What are the nation’s leading economists freaking out about these days?
Not so much plunging into recession (due to a possible trade war) or, alternatively, an overheated economy (due to a possibly ill-timed fiscal stimulus).
Instead, they’re worried that we won’t actually know whether either scenario materializes — because some of our best economic measurement tools may soon be compromised.
Here in Chicago, the meetings of the American Economic Association, an annual confab attended by 13,300 economists, just concluded. This year, as I do every year, I interviewed about 20 leading scholars from a variety of institutions, political orientations and fields of specialty. As always, I invited these academics to discuss their research, and any issues they believe the public should be paying more attention to.
Almost to a person, they mentioned concerns about the continued integrity and availability of government data. The prospect of yet more funding cuts for the statistical agencies, layered with Donald Trump’s repeated efforts to discredit government numbers, bode ill for academics, businesses, households and policymakers alike.
Ensuring the accuracy and robustness of public data may not exactly be a kitchen-table issue for most Americans. But that’s only because they probably don’t realize how much these numbers affect their daily lives.
Consider, for example, the besieged American Community Survey, which has been around in some form since 1850.
The results from this mandatory, annual survey are used to allocate more than $400 billion in federal funds to state and local areas each year for schools, health care, roads, housing; to fight crime, including by mapping the likely locations of meth labs; and to inform business decisions made by home builders, retailers and entrepreneurs, among others.
Over the past several years, congressional Republicans have repeatedly attacked this critical survey as unnecessary and intrusive. In 2012, they voted overwhelmingly to eliminate its funding entirely.
Among those voting to zero it out? Rep. Mick Mulvaney (R-S.C.), Trump’s pick for Office of Management and Budget director, the position responsible for crafting the president’s budget.

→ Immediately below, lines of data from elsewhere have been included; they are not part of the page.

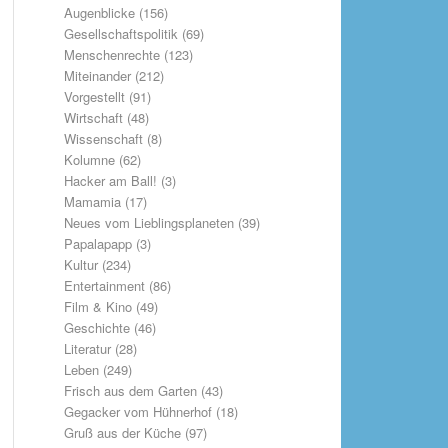
Augenblicke
(156)
Gesellschaftspolitik
(69)
Menschenrechte
(123)
Miteinander
(212)
Vorgestellt
(91)
Wirtschaft
(48)
Wissenschaft
(8)
Kolumne
(62)
Hacker am Ball!
(3)
Mamamia
(17)
Neues vom Lieblingsplaneten
(39)
Papalapapp
(3)
Kultur
(234)
Entertainment
(86)
Film & Kino
(49)
Geschichte
(46)
Literatur
(28)
Leben
(249)
Frisch aus dem Garten
(43)
Gegacker vom Hühnerhof
(18)
Gruß aus der Küche
(97)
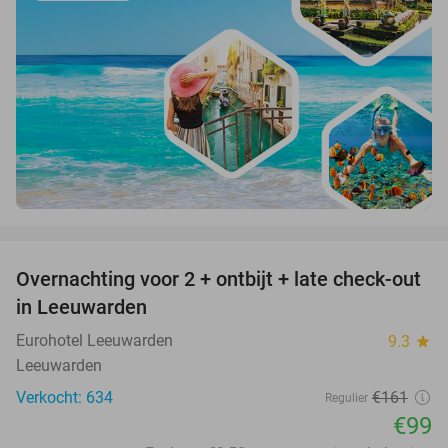
favorite_border
Overnachting voor 2 + ontbijt + late check-out
39%
in Leeuwarden
Eurohotel Leeuwarden
9.3
star
Leeuwarden
Verkocht: 634
€161
Regulier
€99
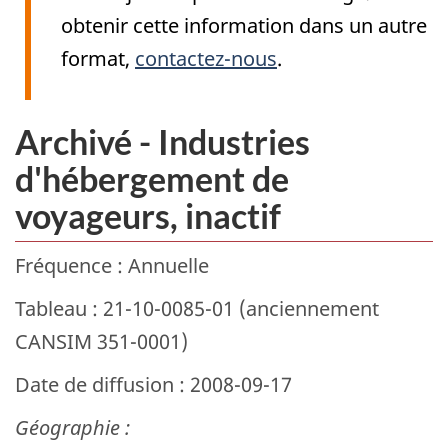
obtenir cette information dans un autre
format,
contactez-nous
.
Archivé - Industries
d'hébergement de
voyageurs, inactif
Fréquence : Annuelle
Tableau : 21-10-0085-01 (anciennement
CANSIM 351-0001)
Date de diffusion : 2008-09-17
Géographie :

More recently, Mulvaney argued that participation in the survey should be voluntary, which would make the numbers collected much less accurate (or alternatively much more expensive, because more follow-up would be required to preserve accuracy).
Attacks on the American Community Survey have attracted the loudest outcries from the academic and business communities, but other surveys and statistical collection efforts have been targeted, too.
The budget for the Bureau of Labor Statistics, which produces monthly unemployment numbers and other key economic indicators, fell 10 percent from 2010 to 2016 in inflation-adjusted terms. As a result, it was forced to discontinue some of its data series on mass layoffs and international labor comparisons.
Sequestration likewise forced the Commerce Department’s Bureau of Economic Analysis to eliminate products that provide insight into offshoring. Because, hey, it’s not like that’s a hot-button issue these days.
Few statistical agency alumni I’ve spoken with said they worry about outright manipulation of government data. There are protections in place to guard against political meddling, and armies of career civil servants would scream bloody murder if any appointee — Democrat or Republican — violated them. On some level, too, presidents know that having credible economic data is in their own interest.
The bigger risk, they say, is that Republicans on the Hill and in the White House will decide that these data-collection efforts — as well as some related data-sharing agreements with cutting-edge researchers — are at best expendable, at worst politically inconvenient.
For one, they may not realize that many of the activities of the statistical agencies don’t scale very well.
“If you’re the Occupational Health and Safety Administration, and you get more or less funding, you can do more or fewer inspections,” said Katharine Abraham, a University of Maryland economist who served as Bureau of Labor Statistics commissioner from 1993 to 2001. But nipping at the budget of a statistical survey may require cutting down the survey sample size so much that it’s no longer useful at all.
The robustness of the 2020 Census — mandated by the Constitution — is especially vulnerable, given lingering uncertainty about funding for testing that needs to happen this year.
More cynically, axing data collection also allows politicians to preserve deniability when policies fail. Hence Kansas’s decision to eliminate bad economic news by no longer reporting it.
For those who want to hold our political class accountable, accurate data is a need-to-have; for members of the newly unified Washington political leadership, it’s instead somewhere between a nice-to-have and a nice-to-not-have. No wonder, then, that so many scholars are wringing their hands.